> [Description of the task]: From the first line of the entries down to the line with "[332,301,371,313] (BCS). ->", write out every line exactly; that last line counts, but pictures do not.

Saved entries
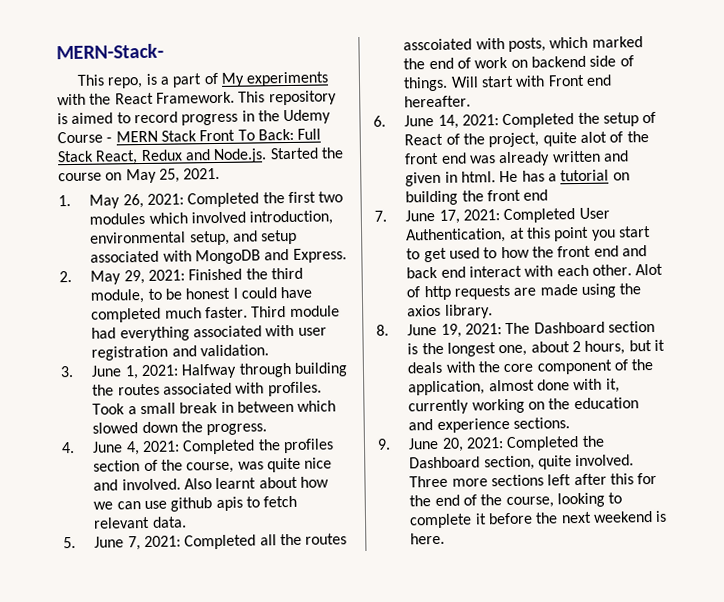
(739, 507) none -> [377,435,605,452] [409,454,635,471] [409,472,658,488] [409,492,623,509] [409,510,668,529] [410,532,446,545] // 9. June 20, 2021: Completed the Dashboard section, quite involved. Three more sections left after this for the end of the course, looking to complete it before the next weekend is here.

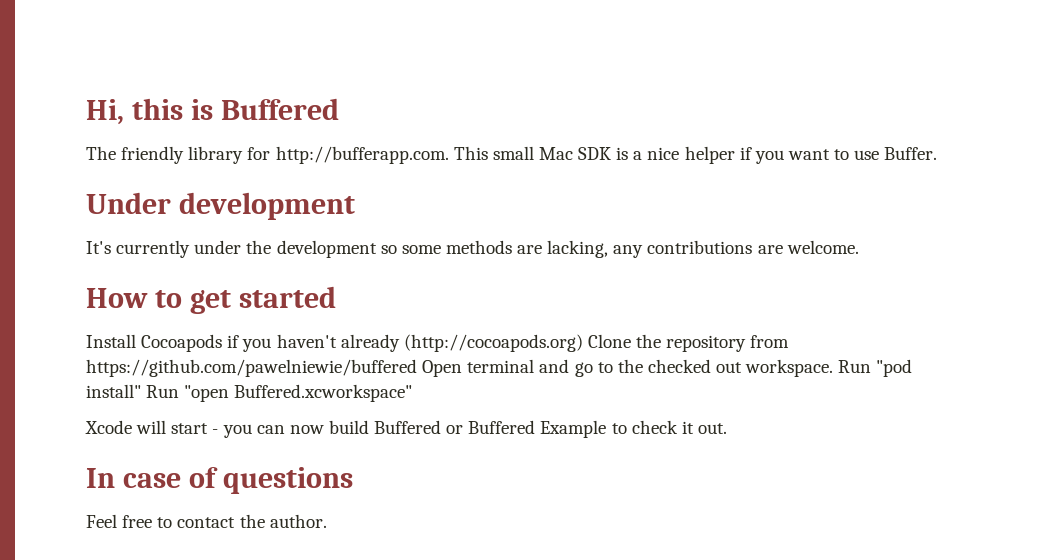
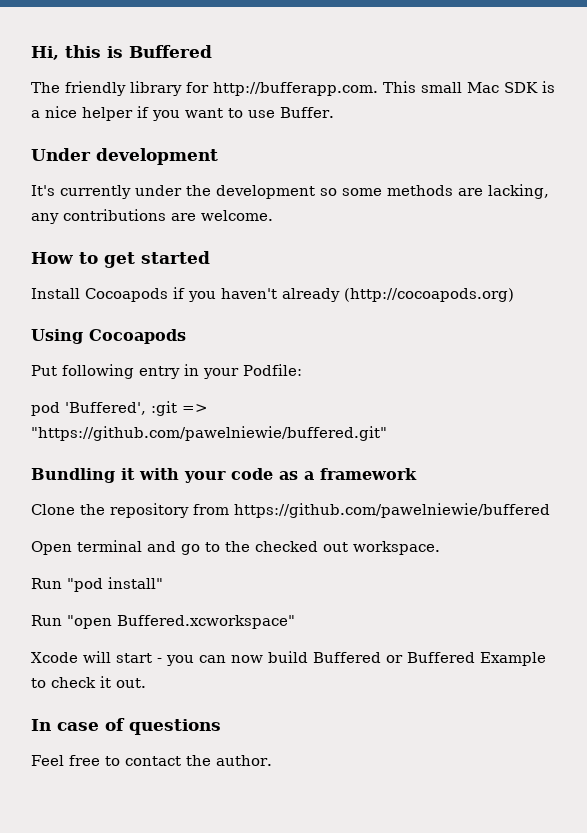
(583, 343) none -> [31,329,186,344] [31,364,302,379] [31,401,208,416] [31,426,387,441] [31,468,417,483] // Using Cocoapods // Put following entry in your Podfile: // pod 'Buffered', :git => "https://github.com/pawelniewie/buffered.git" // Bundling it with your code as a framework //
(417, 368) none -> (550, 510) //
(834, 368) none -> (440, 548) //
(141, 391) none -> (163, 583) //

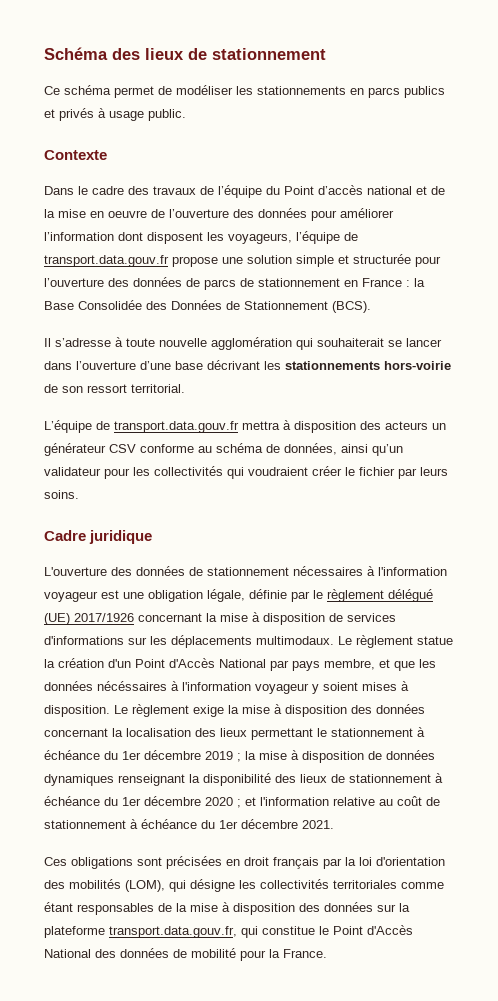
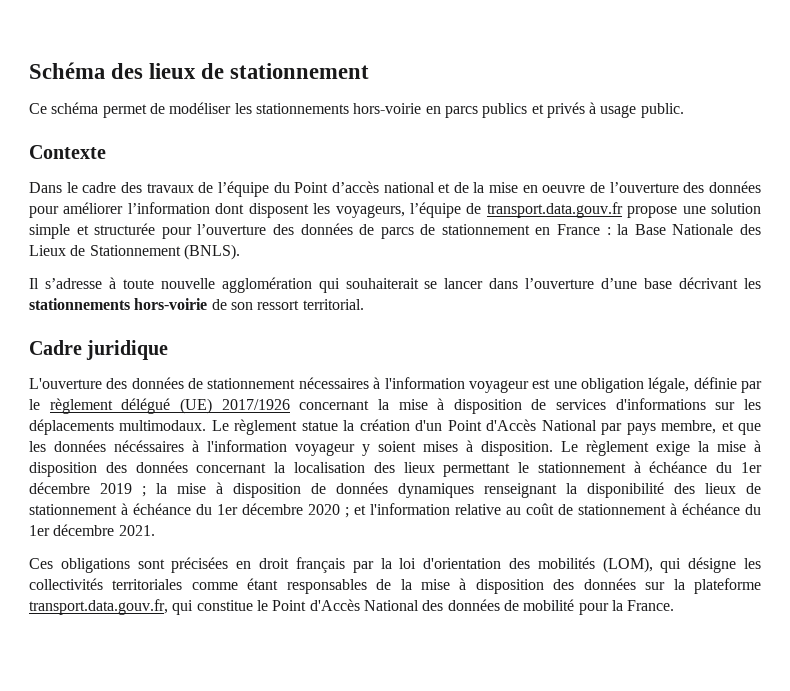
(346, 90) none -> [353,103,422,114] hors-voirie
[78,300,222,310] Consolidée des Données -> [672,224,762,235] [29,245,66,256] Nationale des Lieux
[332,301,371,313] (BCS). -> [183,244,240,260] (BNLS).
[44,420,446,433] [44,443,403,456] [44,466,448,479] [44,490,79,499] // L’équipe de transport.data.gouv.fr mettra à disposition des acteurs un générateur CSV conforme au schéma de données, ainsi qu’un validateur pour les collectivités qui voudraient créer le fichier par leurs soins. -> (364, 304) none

> [Result of the task]:
(739, 507) none -> [377,435,605,452] [409,454,635,471] [409,472,658,488] [409,492,623,509] [409,510,668,529] [410,532,446,545] // 9. June 20, 2021: Completed the Dashboard section, quite involved. Three more sections left after this for the end of the course, looking to complete it before the next weekend is here.

(583, 343) none -> [31,329,186,344] [31,364,302,379] [31,401,208,416] [31,426,387,441] [31,468,417,483] // Using Cocoapods // Put following entry in your Podfile: // pod 'Buffered', :git => "https://github.com/pawelniewie/buffered.git" // Bundling it with your code as a framework //
(417, 368) none -> (550, 510) //
(834, 368) none -> (440, 548) //
(141, 391) none -> (163, 583) //

(346, 90) none -> [353,103,422,114] hors-voirie
[78,300,222,310] Consolidée des Données -> [672,224,762,235] [29,245,66,256] Nationale des Lieux
[332,301,371,313] (BCS). -> [183,244,240,260] (BNLS).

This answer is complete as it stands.